High-resolution colonic manometry accurately predicts colonic neuromuscular pathological phenotype in pediatric slow transit constipation

Background Severe pediatric slow transit constipation (STC) is commonly due to intrinsic colonic neuromuscular disease. We sought to correlate neuromuscular histological phenotypes in pediatric STC with colonic manometric phenotypes using high-resolution manometry (HRM). We tested the hypothesis that failure of motor quiescence (FQ) between bisacodyl-induced high amplitude propagating sequences (HAPSs) might predict neuromuscular pathology. Methods Eighteen children (10 males, median age: 7.5 years) with refractory STC underwent stationary colonic HRM before segmental colonic resection. Six age-matched constipated children with normal colonic transit served as controls. Colonic resection specimens underwent histopathological analysis. Conventional manometric parameters and area under the curve (AUC) during a 1-min period following bisacodyl-induced HAPSs [PBAUC(1)], as measure of FQ, were calculated. Key Results Numbers of postbisacodyl HAPSs in descending and sigmoid segments were lower in patients than controls (P < 0.01, respectively).
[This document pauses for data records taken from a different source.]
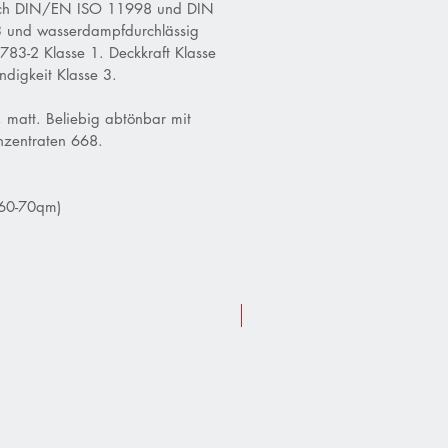
ach DIN/EN ISO 11998 und DIN
 und wasserdampfdurchlässig
83-2 Klasse 1. Deckkraft Klasse
digkeit Klasse 3.
 matt. Beliebig abtönbar mit
zentraten 668.
 60-70qm)
Sommer-Aktion 10 % Rabatt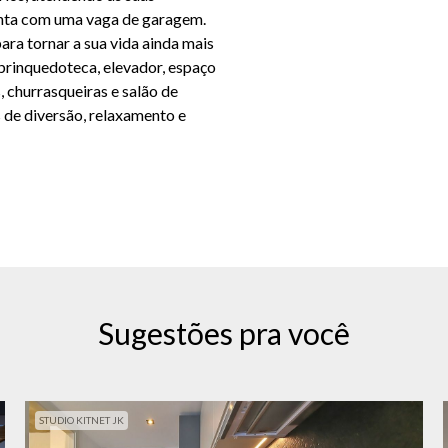
onta com uma vaga de garagem.
a tornar a sua vida ainda mais
 brinquedoteca, elevador, espaço
, churrasqueiras e salão de
 de diversão, relaxamento e
Sugestões pra você
STUDIO KITNET JK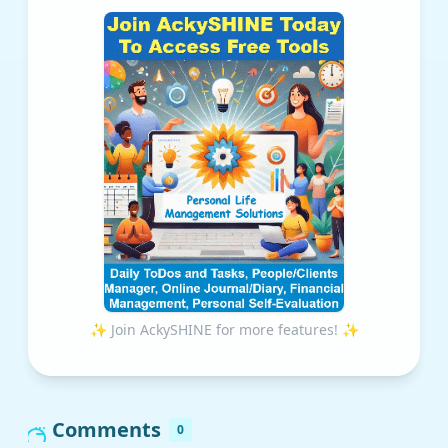
✨ Join AckySHINE for more features! ✨
Comments
0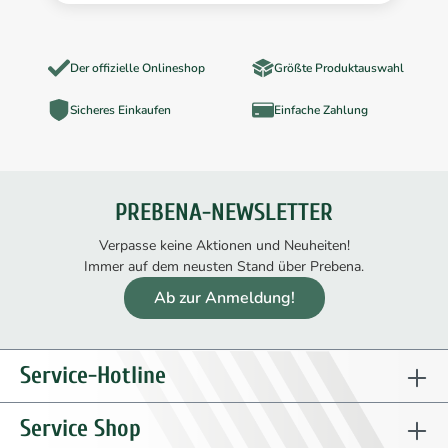
Der offizielle Onlineshop
Größte Produktauswahl
Sicheres Einkaufen
Einfache Zahlung
PREBENA-NEWSLETTER
Verpasse keine Aktionen und Neuheiten!
Immer auf dem neusten Stand über Prebena.
Ab zur Anmeldung!
Service-Hotline
Service Shop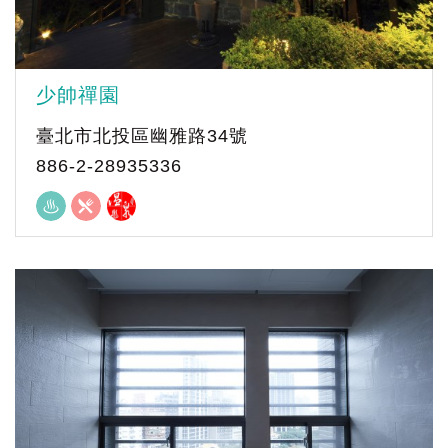
少帥禪園
臺北市北投區幽雅路34號
886-2-28935336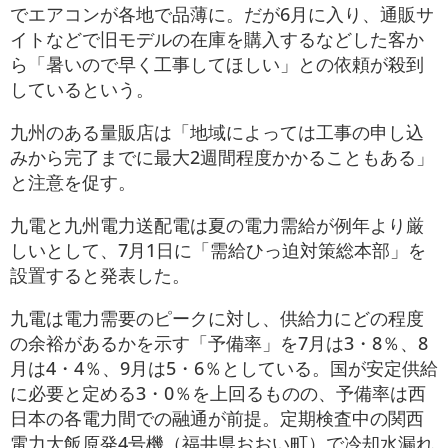
でエアコンが各地で品薄に。だが6月に入り、通販サ
イトなどで旧モデルの在庫を購入するなどした客か
ら「暑いので早く工事してほしい」との依頼が殺到
しているという。
九州のある量販店は「地域によっては工事の申し込
みから完了までに最大2週間程度かかることもある」
と注意を促す。
九電と九州電力送配電は夏の電力需給が例年より厳
しいとして、7月1日に「需給ひっ迫対策総本部」を
設置すると発表した。
九電は電力需要のピークに対し、供給力にどの程度
の余裕があるかを示す「予備率」を7月は3・8％、8
月は4・4％、9月は5・6％としている。国が安定供給
に必要と定める3・0％を上回るものの、予備率は西
日本の各電力間での融通が前提。定期検査中の関西
電力大飯原発4号機（福井県おおい町）で冷却水漏れ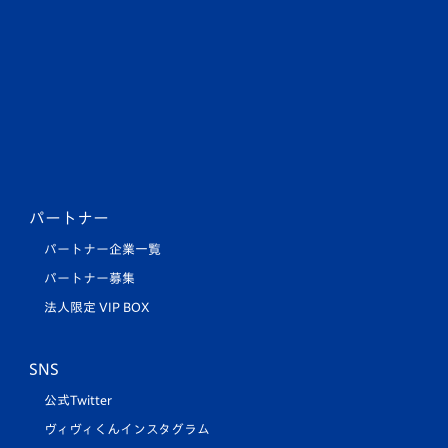
パートナー
パートナー企業一覧
パートナー募集
法人限定 VIP BOX
SNS
公式Twitter
ヴィヴィくんインスタグラム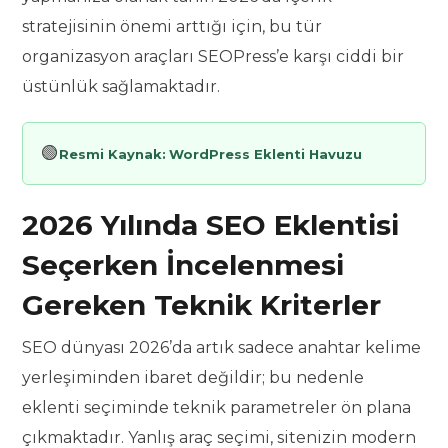
stratejisinin önemi arttığı için, bu tür
organizasyon araçları SEOPress’e karşı ciddi bir
üstünlük sağlamaktadır.
🟢
Resmi Kaynak:
WordPress Eklenti Havuzu
2026 Yılında SEO Eklentisi
Seçerken İncelenmesi
Gereken Teknik Kriterler
SEO dünyası 2026’da artık sadece anahtar kelime
yerleşiminden ibaret değildir; bu nedenle
eklenti seçiminde teknik parametreler ön plana
çıkmaktadır. Yanlış araç seçimi, sitenizin modern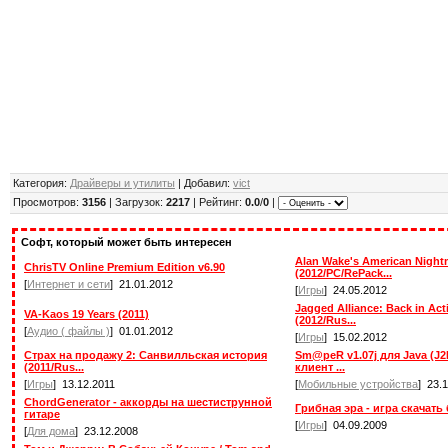
Категория:
Драйверы и утилиты
| Добавил:
vict
Просмотров:
3156
| Загрузок:
2217
| Рейтинг:
0.0
/
0
|
Софт, который может быть интересен
Alan Wake's American Night
ChrisTV Online Premium Edition v6.90
(2012/PC/RePack...
[
Интернет и сети
] 21.01.2012
[
Игры
] 24.05.2012
Jagged Alliance: Back in Acti
VA-Kaos 19 Years (2011)
(2012/Rus...
[
Аудио ( файлы )
] 01.01.2012
[
Игры
] 15.02.2012
Страх на продажу 2: Санвилльская история
Sm@peR v1.07j для Java (J2
(2011/Rus...
клиент ...
[
Игры
] 13.12.2011
[
Мобильные устройства
] 23.
ChordGenerator - аккорды на шестиструнной
Грибная эра - игра скачать
гитаре
[
Игры
] 04.09.2009
[
Для дома
] 23.12.2008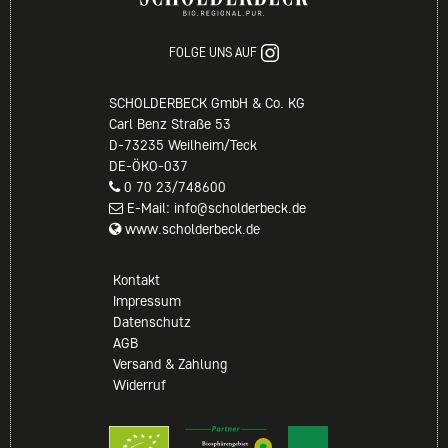
FOLGE UNS AUF
SCHOLDERBECK GmbH & Co. KG
Carl Benz Straße 53
D-73235 Weilheim/Teck
DE-ÖKO-037
0 70 23/748600
E-Mail: info@scholderbeck.de
www.scholderbeck.de
Kontakt
Impressum
Datenschutz
AGB
Versand & Zahlung
Widerruf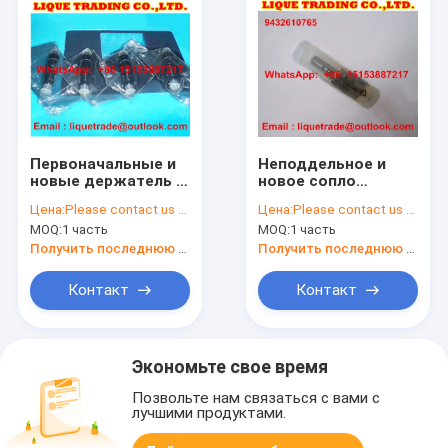
Первоначальные и
Неподдельное и
новые держатель &
новое сопло
сопло 093500-5700
105017-2690 zexel
Цена:
Please contact us to get newest price.
Цена:
Please contact us to get newest price.
для ТОЙОТА 1KZ-T
9432610765
MOQ:
1 часть
MOQ:
1 часть
23600-69105
DLLA152PN269
Получить последнюю цену
Получить последнюю цену
Контакт
Контакт
Экономьте свое время
Позвольте нам связаться с вами с
лучшими продуктами.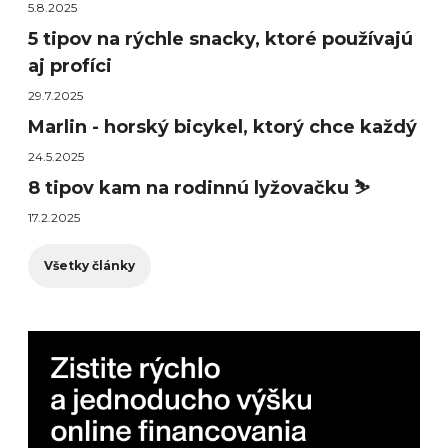
5.8.2025
5 tipov na rýchle snacky, ktoré používajú
aj profíci
29.7.2025
Marlin - horský bicykel, ktorý chce každý
24.5.2025
8 tipov kam na rodinnú lyžovačku ⛷️
17.2.2025
Všetky články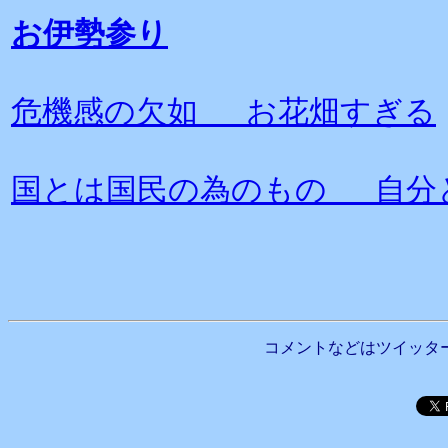
お伊勢参り
危機感の欠如 お花畑すぎる
国とは国民の為のもの 自分
コメントなどはツイッタ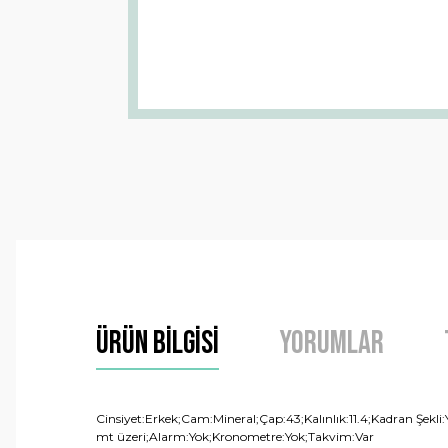
Ürün Bilgisi
Yorumlar
Cinsiyet:Erkek;Cam:Mineral;Çap:43;Kalınlık:11.4;Kadran Şekl
mt üzeri;Alarm:Yok;Kronometre:Yok;Takvim:Var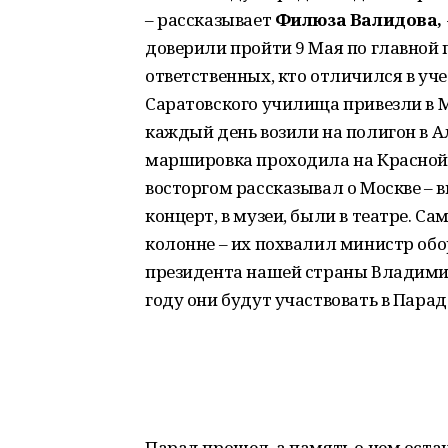
– рассказывает
Филюза Валидова,
доверили пройти 9 Мая по главной
ответственных, кто отличился в уч
Саратовского училища привезли в М
каждый день возили на полигон в Ал
маршировка проходила на Красной п
восторгом рассказывал о Москве – в
концерт, в музеи, были в театре. С
колонне – их похвалил министр обо
президента нашей страны Владимир
году они будут участвовать в Парад
Парад прошел, а память о нем остан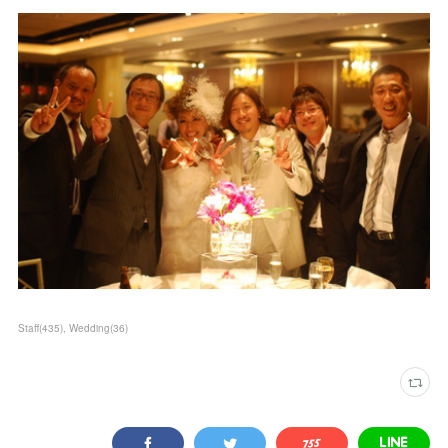
Staff
(
435
)
Wedding
(
36
)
Low amplitude propagating sequences (LAPSs) were common prebisacodyl in controls and rare in STC (P < 0.001), whereas postbisacodyl LAPS were more common in STC (P < 0.001). Postbisacodyl, both retrograde propagating contractions and bursts of contractions were present in STC patients only (P < 0.001 and P < 0.01). Postbisacodyl simultaneous pressurization was seen only in STC (P < 0.05 and P < 0.001, in descending and rectosigmoid segments). Histological abnormalities were present in 17/18. Fourteen were neurogenic, one neuro-myogenic, and two myogenic. In segments with HAPS, PBAUC1 was predictive of colonic neuropathy using a cutoff of 205 mmHg.s(-1) (Sensitivity 100%, specificity 86%, PPV92%, NPV100%). Conclusions & Inferences PBAUC(1) is increased in multiple colonic segments in neuropathic pediatric STC and constitutes a sensitive and specific biomarker of neuropathy.